Authors say findings unlikely to be due to common underlying biological mechanisms

By Lori Solomon HealthDay Reporter

THURSDAY, July 25, 2024 (HealthDay News) — A childhood diagnosis of type 1 diabetes (T1D) may increase risk of later psychiatric conditions, according to a study published online July 17 in Nature Mental Health.

Tomáš Formánek, from the University of Cambridge in the United Kingdom, and colleagues used Czech national register data to identify children (aged ≤14 years) with T1D between 1994 and 2007. Risk of psychiatric disorders up to 24 years later was assessed.

The researchers found that children diagnosed with T1D had an elevated risk of developing substance use, mood, anxiety and personality disorders, and behavioral syndromes. However, children with T1D had a lower risk of developing psychotic disorders. An association with schizophrenia was identified in Mendelian randomization analysis, but did not persist following multiple testing adjustment.

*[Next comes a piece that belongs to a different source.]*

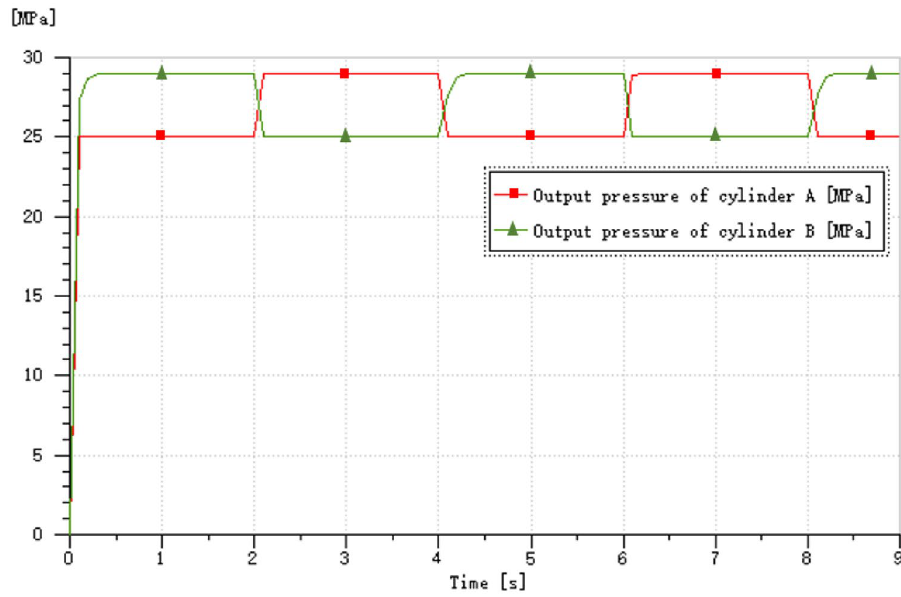
Fig. 13 Output pressure curve of the plunger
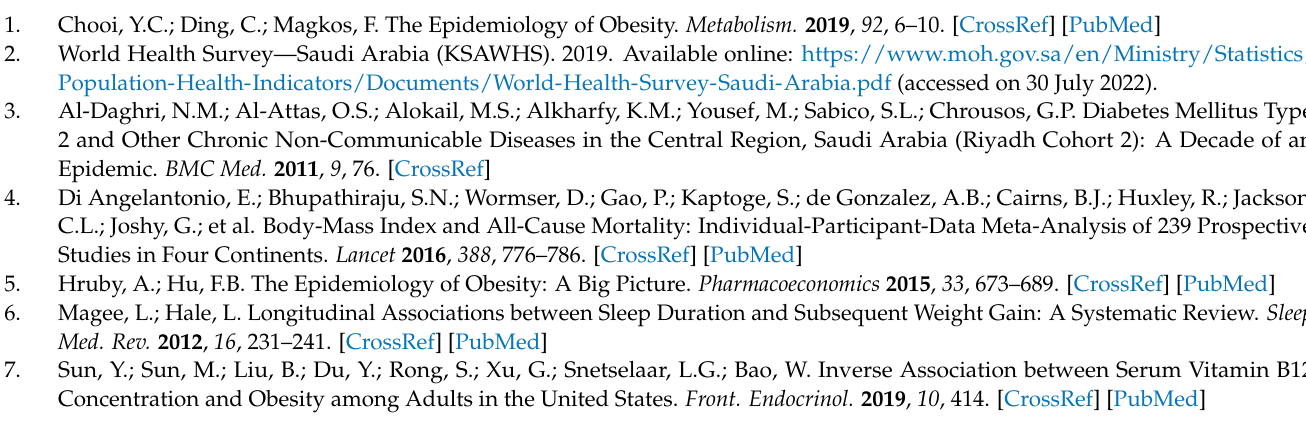
Table S2. Lifestyle Parameters of Participants According to Body Mass Index and Vitamin D status. Table S3. Correlation coefficients between vitamin D intake and gut microbiota among study groups. Figure S1. Comparison of bacterial diversity (Shannon-Wiener index) between the microbiota at the species level of group with obesity and group with normal weight based on BMI and severe vitamin D deficiency (<25 nmol/L). Figure S2. Comparison of bacterial diversity (PERMANOVA Analysis) between the microbiota at the species level of normal weight and participants with obesity based on BMI and severe vitamin D deficiency (<25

“The combined observational and Mendelian randomization evidence suggests that T1D diagnosis in childhood predisposes to far-reaching, extensive psychiatric morbidity, which is unlikely to be explicable by common underlying biological mechanisms,” the authors write. “The findings of this study highlight that monitoring and addressing the mental health needs of children with T1D is imperative, whereas glucose dysregulation and/or inflammation implicated in schizophrenia pathogenesis warrants future research.”